As for time, I suggest one of the complementary dimensions would be consciousness -- something to apprehend the passage of time and the existence of matter. I suggest that this idea finds support in the uncertainty principle of quantum mechanics. Simply by making a measurement, an observation, which is a function of consciousness, the fate of the thing observed is altered. I paraphrase the idea, of course, but you see my point. Consciousness is physical. It is a property of the universe. Indeed, it may not be time that is limited to only forward motion, if tachyons exist (do I seem to recall that anti-matter moves backwards in time? -- or is it some science fiction idea of reverse universes. No matter;) What seems clear is that our apprehension of time can move only forward. Consciousness, a physical property of the universe, moves only forward. If tachyons are not real, then time too moves only forward. And just like matter, consciousness cannot exist without time. Thoughts flow.

And the third supposed member of the triad? Well the partner of consciousness (psyche/soul) is spirit. Let’s not get religious, though. Let’s call it pneuma. There is no known matrix, through which electromagnetic waves travel. But waves, by definition, need to travel through something. A wave without a matrix is meaningless -- like space without time. The matrix used to be called aether, but that idea is unfashionable. Here I am, bringing it back. Pneuma, breath, air, wind -- filled with leaves and laughter and warmth and light.
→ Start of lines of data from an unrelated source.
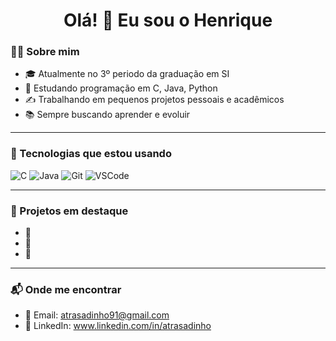 <h1 align="center">Olá! 👋 Eu sou o Henrique</h1>

### 👨‍💻 Sobre mim

- 🎓 Atualmente no 3º periodo da graduação em SI
- 🧠 Estudando programação em C, Java, Python 
- ✍️ Trabalhando em pequenos projetos pessoais e acadêmicos
- 📚 Sempre buscando aprender e evoluir

---

### 🚀 Tecnologias que estou usando

![C](https://img.shields.io/badge/C-00599C?style=for-the-badge&logo=c&logoColor=white)
![Java](https://img.shields.io/badge/Java-ED8B00?style=for-the-badge&logo=java&logoColor=white)
![Git](https://img.shields.io/badge/Git-F05032?style=for-the-badge&logo=git&logoColor=white)
![VSCode](https://img.shields.io/badge/VSCode-007ACC?style=for-the-badge&logo=visual-studio-code&logoColor=white)

---

### 📌 Projetos em destaque

- 🔹 
- 🔹 
- 🔹 

---

### 📬 Onde me encontrar

- 📧 Email: atrasadinho91@gmail.com
- 💼 LinkedIn: www.linkedin.com/in/atrasadinho
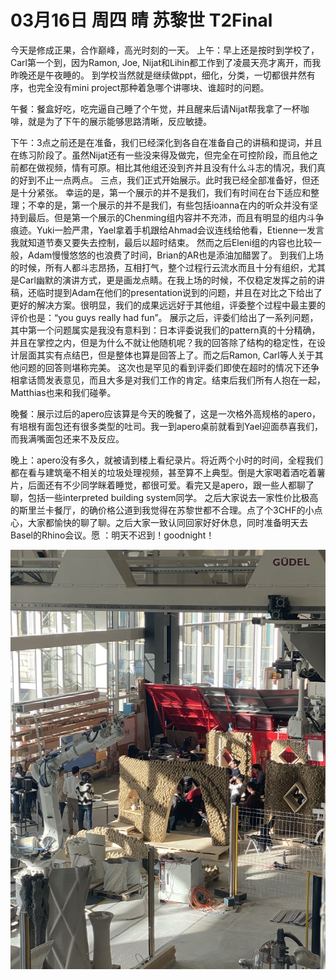 # 03月16日 周四 晴 苏黎世 T2Final

今天是修成正果，合作巅峰，高光时刻的一天。
上午：早上还是按时到学校了，Carl第一个到，因为Ramon, Joe, Nijat和Lihin都工作到了凌晨天亮才离开，而我昨晚还是午夜睡的。
到学校当然就是继续做ppt，细化，分类，一切都很井然有序，也完全没有mini project那种着急哪个讲哪块、谁超时的问题。

午餐：餐盒好吃，吃完逼自己睡了个午觉，并且醒来后请Nijat帮我拿了一杯咖啡，就是为了下午的展示能够思路清晰，反应敏捷。

下午：3点之前还是在准备，我们已经深化到各自在准备自己的讲稿和提词，并且在练习阶段了。虽然Nijat还有一些没来得及做完，但完全在可控阶段，而且他之前都在做视频，情有可原。相比其他组还没到齐并且没有什么斗志的情况，我们真的好到不止一点两点。
三点，我们正式开始展示。此时我已经全部准备好，但还是十分紧张。
幸运的是，第一个展示的并不是我们，我们有时间在台下适应和整理；不幸的是，第一个展示的并不是我们，有些包括ioanna在内的听众并没有坚持到最后。但是第一个展示的Chenming组内容并不充沛，而且有明显的组内斗争痕迹。Yuki一脸严肃，Yael拿着手机跟给Ahmad会议连线给他看，Etienne一发言我就知道节奏又要失去控制，最后以超时结束。
然而之后Eleni组的内容也比较一般，Adam慢慢悠悠的也浪费了时间，Brian的AR也是添油加醋罢了。
到我们上场的时候，所有人都斗志昂扬，互相打气，整个过程行云流水而且十分有组织，尤其是Carl幽默的演讲方式，更是画龙点睛。在我上场的时候，不仅稳定发挥之前的讲稿，还临时提到Adam在他们的presentation说到的问题，并且在对比之下给出了更好的解决方案。很明显，我们的成果远远好于其他组，评委整个过程中最主要的评价也是：“you guys really had fun”。
展示之后，评委们给出了一系列问题，其中第一个问题属实是我没有意料到：日本评委说我们的pattern真的十分精确，并且在掌控之内，但是为什么不就让他随机呢？我的回答除了结构的稳定性，在设计层面其实有点结巴，但是整体也算是回答上了。而之后Ramon, Carl等人关于其他问题的回答则堪称完美。
这次也是罕见的看到评委们即使在超时的情况下还争相拿话筒发表意见，而且大多是对我们工作的肯定。结束后我们所有人抱在一起，Matthias也来和我们碰拳。

晚餐：展示过后的apero应该算是今天的晚餐了，这是一次格外高规格的apero，有培根有面包还有很多类型的吐司。我一到apero桌前就看到Yael迎面恭喜我们，而我满嘴面包还来不及反应。

晚上：apero没有多久，就被请到楼上看纪录片。将近两个小时的时间，全程我们都在看与建筑毫不相关的垃圾处理视频，甚至算不上典型。倒是大家喝着酒吃着薯片，后面还有不少同学眯着睡觉，都很可爱。看完又是apero，跟一些人都聊了聊，包括一些interpreted building system同学。
之后大家说去一家性价比极高的斯里兰卡餐厅，的确价格公道到我觉得在苏黎世都不合理。点了个3CHF的小点心，大家都愉快的聊了聊。之后大家一致认同回家好好休息，同时准备明天去Basel的Rhino会议。愿 ：明天不迟到！goodnight！


![image](images\\6413acf8677822acdbd4786f.jpg)




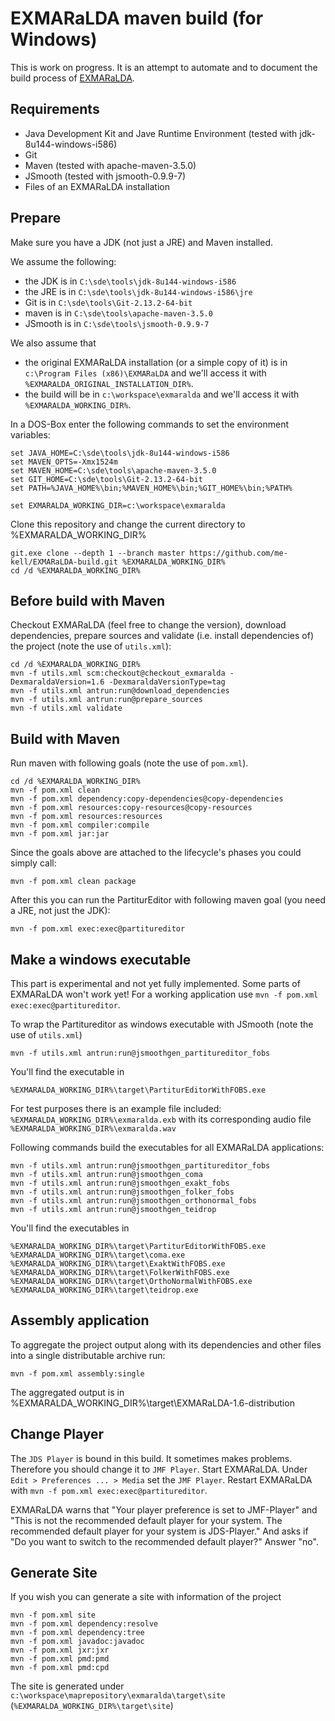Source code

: # EXMARaLDA maven build (for Windows)

This is work on progress. It is an attempt to automate and to document the build process of [EXMARaLDA](https://github.com/EXMARaLDA/exmaralda).

## Requirements

- Java Development Kit and Jave Runtime Environment (tested with jdk-8u144-windows-i586)
- Git
- Maven (tested with apache-maven-3.5.0)
- JSmooth (tested with jsmooth-0.9.9-7)
- Files of an EXMARaLDA installation

## Prepare

Make sure you have a JDK (not just a JRE) and Maven installed.

We assume the following:

- the JDK is in `C:\sde\tools\jdk-8u144-windows-i586`
- the JRE is in `C:\sde\tools\jdk-8u144-windows-i586\jre`
- Git is in `C:\sde\tools\Git-2.13.2-64-bit`
- maven is in `C:\sde\tools\apache-maven-3.5.0`
- JSmooth is in `C:\sde\tools\jsmooth-0.9.9-7`

We also assume that

- the original EXMARaLDA installation (or a simple copy of it) is in `c:\Program Files (x86)\EXMARaLDA` and we'll access it with `%EXMARALDA_ORIGINAL_INSTALLATION_DIR%`.
- the build will be in `c:\workspace\exmaralda` and we'll access it with `%EXMARALDA_WORKING_DIR%`.

In a DOS-Box enter the following commands to set the environment variables:

    set JAVA_HOME=C:\sde\tools\jdk-8u144-windows-i586
    set MAVEN_OPTS=-Xmx1524m
    set MAVEN_HOME=C:\sde\tools\apache-maven-3.5.0
    set GIT_HOME=C:\sde\tools\Git-2.13.2-64-bit
    set PATH=%JAVA_HOME%\bin;%MAVEN_HOME%\bin;%GIT_HOME%\bin;%PATH%

    set EXMARALDA_WORKING_DIR=c:\workspace\exmaralda

Clone this repository and change the current directory to %EXMARALDA_WORKING_DIR%

    git.exe clone --depth 1 --branch master https://github.com/me-kell/EXMARaLDA-build.git %EXMARALDA_WORKING_DIR%
    cd /d %EXMARALDA_WORKING_DIR%

## Before build with Maven

Checkout EXMARaLDA (feel free to change the version), download dependencies, prepare sources and validate (i.e. install dependencies of) the project (note the use of `utils.xml`):

    cd /d %EXMARALDA_WORKING_DIR%
    mvn -f utils.xml scm:checkout@checkout_exmaralda -DexmaraldaVersion=1.6 -DexmaraldaVersionType=tag
    mvn -f utils.xml antrun:run@download_dependencies
    mvn -f utils.xml antrun:run@prepare_sources
    mvn -f utils.xml validate

## Build with Maven

Run maven with following goals (note the use of `pom.xml`).

    cd /d %EXMARALDA_WORKING_DIR%
    mvn -f pom.xml clean
    mvn -f pom.xml dependency:copy-dependencies@copy-dependencies
    mvn -f pom.xml resources:copy-resources@copy-resources
    mvn -f pom.xml resources:resources
    mvn -f pom.xml compiler:compile
    mvn -f pom.xml jar:jar

Since the goals above are attached to the lifecycle's phases you could simply call:

    mvn -f pom.xml clean package

After this you can run the PartiturEditor with following maven goal (you need a JRE, not just the JDK):

    mvn -f pom.xml exec:exec@partitureditor

## Make a windows executable

This part is experimental and not yet fully implemented. Some parts of EXMARaLDA won't work yet! For a working application use `mvn -f pom.xml exec:exec@partitureditor`.

To wrap the Partitureditor as windows executable with JSmooth (note the use of `utils.xml`)

    mvn -f utils.xml antrun:run@jsmoothgen_partitureditor_fobs

You'll find the executable in

    %EXMARALDA_WORKING_DIR%\target\PartiturEditorWithFOBS.exe

For test purposes there is an example file included: `%EXMARALDA_WORKING_DIR%\exmaralda.exb` with its corresponding audio file `%EXMARALDA_WORKING_DIR%\exmaralda.wav`

Following commands build the executables for all EXMARaLDA applications:

    mvn -f utils.xml antrun:run@jsmoothgen_partitureditor_fobs
    mvn -f utils.xml antrun:run@jsmoothgen_coma
    mvn -f utils.xml antrun:run@jsmoothgen_exakt_fobs
    mvn -f utils.xml antrun:run@jsmoothgen_folker_fobs
    mvn -f utils.xml antrun:run@jsmoothgen_orthonormal_fobs
    mvn -f utils.xml antrun:run@jsmoothgen_teidrop

You'll find the executables in

    %EXMARALDA_WORKING_DIR%\target\PartiturEditorWithFOBS.exe
    %EXMARALDA_WORKING_DIR%\target\coma.exe
    %EXMARALDA_WORKING_DIR%\target\ExaktWithFOBS.exe
    %EXMARALDA_WORKING_DIR%\target\FolkerWithFOBS.exe
    %EXMARALDA_WORKING_DIR%\target\OrthoNormalWithFOBS.exe
    %EXMARALDA_WORKING_DIR%\target\teidrop.exe

## Assembly application

To aggregate the project output along with its dependencies and other files into a single distributable archive run:

    mvn -f pom.xml assembly:single

The aggregated output is in %EXMARALDA_WORKING_DIR%\target\EXMARaLDA-1.6-distribution

## Change Player

The `JDS Player` is bound in this build.
It sometimes makes problems. Therefore you should change it to `JMF Player`.
Start EXMARaLDA. Under `Edit > Preferences ... > Media` set the `JMF Player`.
Restart EXMARaLDA with `mvn -f pom.xml exec:exec@partitureditor`.

EXMARaLDA warns that "Your player preference is set to JMF-Player" and "This is not the recommended default player for your system. The recommended default player for your system is JDS-Player." And asks if "Do you want to switch to the recommended default player?" Answer "no".

## Generate Site

If you wish you can generate a site with information of the project

    mvn -f pom.xml site
    mvn -f pom.xml dependency:resolve
    mvn -f pom.xml dependency:tree
    mvn -f pom.xml javadoc:javadoc
    mvn -f pom.xml jxr:jxr
    mvn -f pom.xml pmd:pmd
    mvn -f pom.xml pmd:cpd

The site is generated under `c:\workspace\maprepository\exmaralda\target\site` (`%EXMARALDA_WORKING_DIR%\target\site`)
How lovely a universe that would be. To think that just as our thoughts are projections on the screen of our souls, the universe itself is a dreaming within God’s spirit, the matrix of reality removed from our direct awareness just as the sustaining principle of order has been supplanted by entropy, even if only for a time. We might suppose that the uncertainty which is a necessary aspect of the cosmos that we know, is only a limit like the one we experience with time. Uncertainty is the state of the world as we know it, but our perceptions are not comprehensive. And for all that we cannot make all observations, there is some greater mind than ours, that can see both position and velocity, knows both past and future, and can be both here and there at the same time. Relativity makes the concept of instantaneous an impossibility. But God seems to favor absolutes.

I saw a very amusing teeshirt yesterday. "And God said: '∇ • E = ρ / εo; ∇ • B = 0; ∇ x E = - ∂B/∂t; ∇ x B = μoJ + μoεo∂E/∂t.' And there was light." Beautiful. I actually laughed. It made me happy. Physics, you see, is the most deeply religious of all the sciences. It is God's physiology, as mathematics is his psychology.

Anyway. These all seem fairly obvious ideas, and I’d expect there to be theoretical answers all written up and published, of which I am unaware -- perhaps with fancy equations and all that, which support or dismiss any of my testable speculations. I don’t know. I’m just lying here, naked of course, eating grapes and doing what I do -- speculating about the meaning of life and the nature of existence. This is how I spend my leisure time. I write it out so I don’t forget it before I finish the thought. But no complaining from you. You didn’t have to read it.